Smith: Where are the jobs? The Obama administration and black unemployment

Friday, January 1, 1904

photo Robin Smith

Recently, I was doing one of my favorite things: reading. An article titled, "Obama will make blacks vote Republican" set the hook.

I began reading text written by Larry Elder, a self-described Republitarian who is a best-selling author and a talk radio host on KABC. I later learned he has Chattanooga connections.

This article and others archived at www.larryelder.com show how much he was influenced by his hard-working dad, one of the first black Marines.

Randolph Elder, the inspiration behind Larry's latest book, "Dear Father, Dear Son" and his mom shared common beliefs about dependency on government despite political differences. Larry Elder's personal bio states, "My Democrat mom and Republican father did agree on one thing: that government welfare made it 'too easy' for the able-bodied to 'get on the county.' And my Dad always said, 'If you try to get something for nothing, you end up with nothing for something.'"

Elder's claim that President Barack Obama would make blacks turn to the Republican Party is based on the harmful, current policies eroding wealth, opportunity and personal responsibility.

"Four years into Obama's recovery, many blacks are asking, 'So, where are the jobs?'"

Elder continued.

"When Obama entered office, the black unemployment rate was 12.7 percent. As of August 2011, it still stood at 16.5 percent."

Elder includes a quote from Rep. Emanuel Cleaver, D-Mo., former chairman of the Congressional Black Caucus serving in 2011: "If [former President] Bill Clinton had been in the White House and had failed to address this problem, we probably would be marching on the White House."

Elder notes "the median income of black households declined more than twice as much as the income of white households under Obama's tenure. Blacks have lost their homes at a higher rate than whites. By taxing the 'rich,' placing health care under federal oversight and spending $1 trillion on 'stimulus,' Obama's policies have produced the worst recovery on record."

I read back through other opinion pieces by Larry Elder. I found consistency in his beliefs and principles ... a trait becoming extinct these days.

In a 2012 essay, "The Monolithic Black Vote -- And My Republican Dad," Elder explained, "Lower taxes, less government spending on domestic programs and fewer regulations mean a better economy for everybody. These were the policies of the '80s under Reagan."

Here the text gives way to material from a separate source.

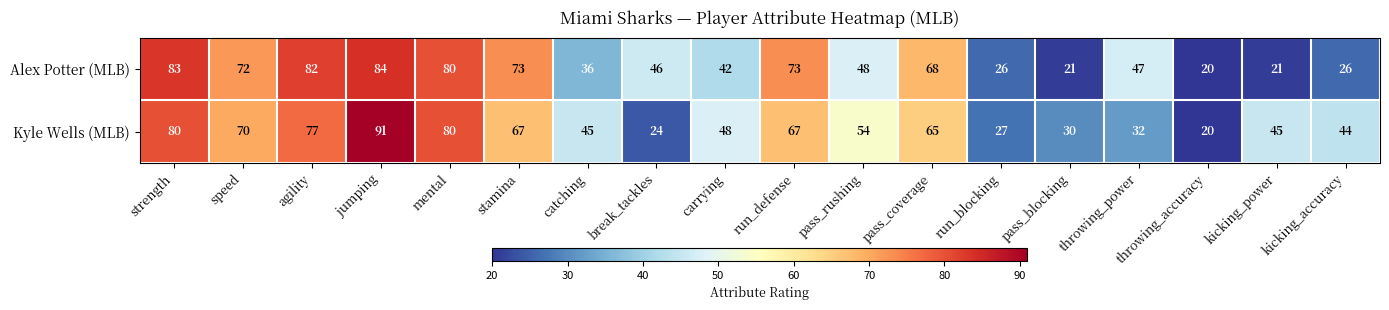

What is the difference between the maximum and minimum values in the Alex Potter (MLB) series?

64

He rhetorically poses, "The results for minorities? In late 1982, Reagan's second year in office, the unemployment rate for blacks was 20.4 percent. By 1989, after his last year in office, the unemployment rate had fallen to 11.4 percent -- a 9 percent drop. In late 1982, the unemployment rate for Hispanics was 15.3 percent. By 1989, it had fallen to 8 percent -- a drop of over 7 percentage points. White unemployment, by contrast, fell 'only' 4 percentage points."

Capturing discussions between his mom and dad, Elder recalled his Republican father declaring, "No poor person ever gave me a job," Meanwhile, his Democrat mom supported taxing "the rich folks who can afford it."

A third article authored by Larry Elder, "America's Enemies Are Colorblind," discussed the absolute hatred of our nation's enemies, whether foreign or domestic, with no regard to race.

Larry Elder's writings demonstrate that over-taxation steals from family budgets and small businesses; rejection of school choice traps children of all ethnicities in failing schools; rewarding fatherless homes through government subsidy explains an illegitimacy rate in the black community that has exploded from 25 percent in 1965 to 73 percent in 2012.

America's enemies are, indeed, colorblind and too frequently exist as government policy.

Robin Smith served as chairwoman of the Tennessee Republican Party from 2007 to 2009. She is a partner at the SmithWaterhouse Strategies business development and strategic planning firm.